Associated decommissioning assets were measured at their carrying value under Canadian GAAP while all decommissioning liabilities were measured using a risk free rate, with a corresponding adjustment recorded to opening retained earnings.

(e) Contingent consideration

Under IFRS, contingent consideration is required to be accounted for as a financial liability and measured at fair value at the date of acquisition with any subsequent remeasurements recognised either in profit or loss or in other comprehensive income in accordance with IAS 39.

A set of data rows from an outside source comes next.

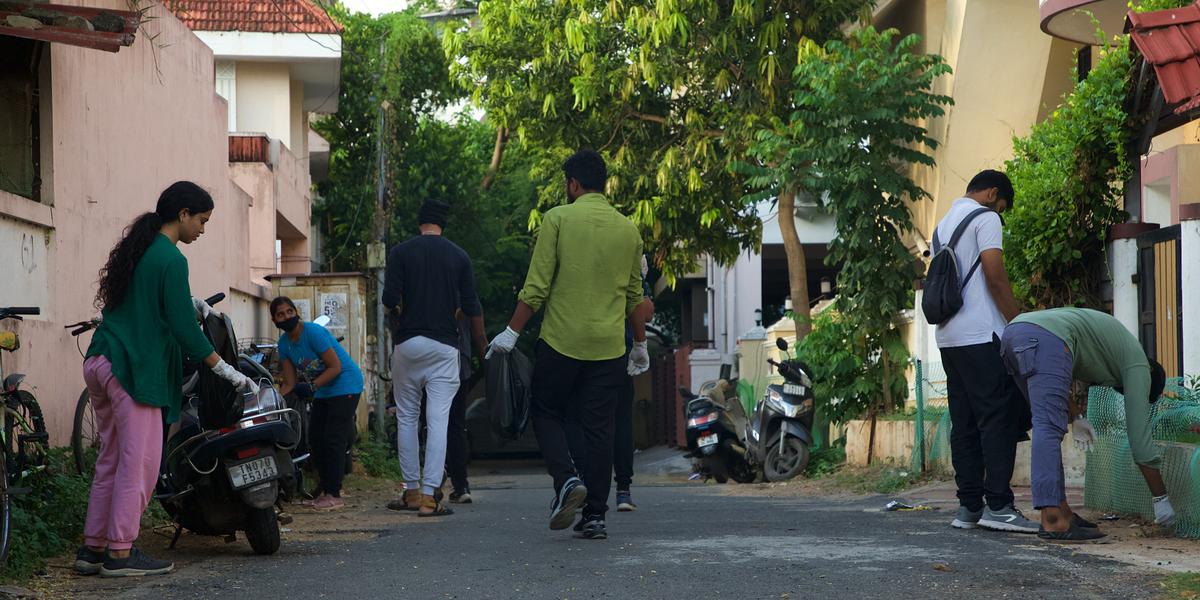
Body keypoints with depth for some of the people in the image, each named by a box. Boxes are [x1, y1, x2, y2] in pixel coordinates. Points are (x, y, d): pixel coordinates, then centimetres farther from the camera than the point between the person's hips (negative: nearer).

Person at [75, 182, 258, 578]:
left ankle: (92, 549, 15)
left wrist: (188, 301, 28)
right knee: (139, 462, -6)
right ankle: (120, 553, -5)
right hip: (134, 367, -9)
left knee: (111, 460, 13)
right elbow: (183, 328, -14)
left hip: (100, 362, 9)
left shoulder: (136, 248, 17)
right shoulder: (171, 259, -11)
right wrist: (228, 372, -8)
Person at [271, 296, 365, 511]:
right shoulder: (284, 343, 2)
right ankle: (325, 488, 17)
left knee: (333, 438, -14)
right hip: (323, 391, 8)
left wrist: (312, 386, -26)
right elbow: (290, 383, 3)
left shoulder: (313, 332, -21)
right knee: (315, 439, 5)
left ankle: (334, 494, -13)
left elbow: (335, 367, -21)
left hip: (345, 386, -8)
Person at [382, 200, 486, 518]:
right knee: (438, 420, -3)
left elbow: (390, 299, -7)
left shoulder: (401, 252, 1)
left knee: (407, 417, 12)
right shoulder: (459, 256, 5)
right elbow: (472, 308, 4)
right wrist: (481, 348, 13)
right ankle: (429, 496, -9)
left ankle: (412, 491, 14)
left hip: (408, 344, 0)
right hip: (444, 346, 0)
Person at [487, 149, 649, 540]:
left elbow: (537, 285, -8)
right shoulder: (628, 230, 9)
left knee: (547, 413, 13)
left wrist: (512, 332, -3)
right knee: (599, 427, 7)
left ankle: (566, 479, -9)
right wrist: (640, 344, 27)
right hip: (608, 347, 3)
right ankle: (595, 515, 6)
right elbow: (635, 295, 16)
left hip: (561, 340, -3)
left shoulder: (558, 219, -4)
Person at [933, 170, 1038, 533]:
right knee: (999, 419, -9)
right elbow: (995, 275, -13)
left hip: (949, 337, 9)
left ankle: (969, 507, 5)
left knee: (964, 424, 7)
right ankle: (998, 506, -14)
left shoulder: (942, 226, 23)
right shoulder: (985, 218, -3)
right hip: (982, 336, -9)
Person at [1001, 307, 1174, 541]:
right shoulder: (1138, 366, 14)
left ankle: (1060, 511, 13)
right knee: (1049, 428, -13)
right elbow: (1139, 434, 10)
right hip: (1043, 338, -9)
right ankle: (1053, 522, -21)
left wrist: (1075, 416, 29)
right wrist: (1161, 499, 14)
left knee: (1049, 428, 15)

On transition, as at January 1, 2010, the Corporation recognized a liability of $6.9 million and a decrease in retained earnings relating to a contingent consideration on the Stella acquisition.

For the six months ended June 30, 2010, the Corporation recognized a further $4 million of contingent consideration, being $4m adjustment to the Stella acquisition (opposite side recognised in the income statement).

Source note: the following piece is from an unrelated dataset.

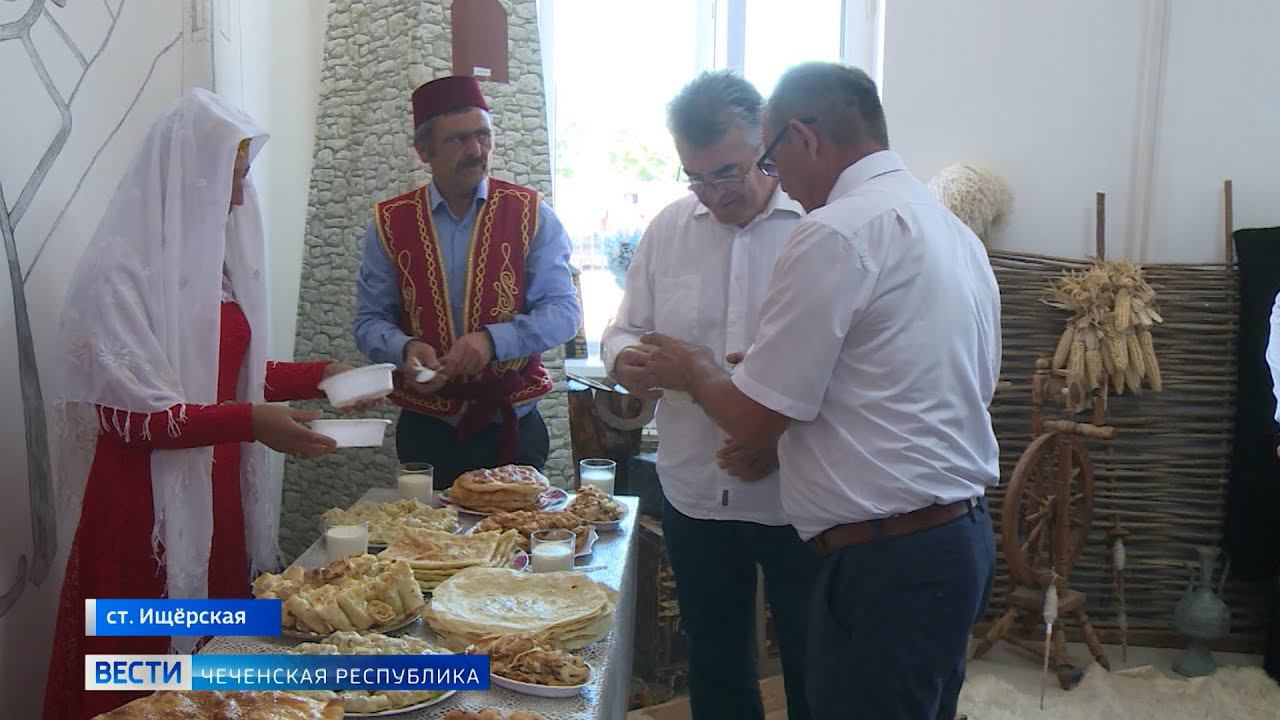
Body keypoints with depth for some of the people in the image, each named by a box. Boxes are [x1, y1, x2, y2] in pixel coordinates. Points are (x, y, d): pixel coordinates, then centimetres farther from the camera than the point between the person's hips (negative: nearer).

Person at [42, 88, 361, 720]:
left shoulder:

For the year ended December 31, 2010, the Corporation recognized a further $2 million of liability relating to the GDF assets acquisition (opposite side recognised in PP&E).

(f) Share based payments

Under Canadian GAAP, similar to IFRS, the expense relating to the Corporation's equity-settled stock based compensation plans was recorded at fair value using the Black-Scholes option pricing model.

Some of the required valuation inputs however differ according to each GAAP. As stated above, on transition, as at January 1, 2010, the Corporation recognized a decrease in contributed surplus with an offsetting increase in retained earnings of $1 million.

(g) Deferred tax

Deferred tax has been adjusted to reflect the tax effect arising from the differences between IFRS and Canadian GAAP. Upon transition to IFRS, similar to Canadian GAAP, no deferred tax asset was recognized as realization of the asset was not considered to be more likely than not. For the twelve months ended December 31, 2010, the application of the IFRS adjustments as discussed in a) to f) above resulted in the recognition of a reduced deferred tax asset of $3.7 million and a $12.3 million decrease to the Company's deferred tax credit.

25. SUBSEQUENT EVENTS

On August 25, 2011, the Company completed the acquisition of a 28.46% non-operated interest in the Cook oil field from Hess Limited ("Hess") for an adjusted consideration of $57 million and the transfer from Ithaca to Hess of a 10% interest in each of exploration blocks 42/25b, 43/16a and 43/21c in the Southern North Sea.

Neither the TSX Venture Exchange nor its Regulation Services Provider (as that term is defined in the policies of the TSX Venture Exchange) accepts responsibility for the adequacy or accuracy of this release.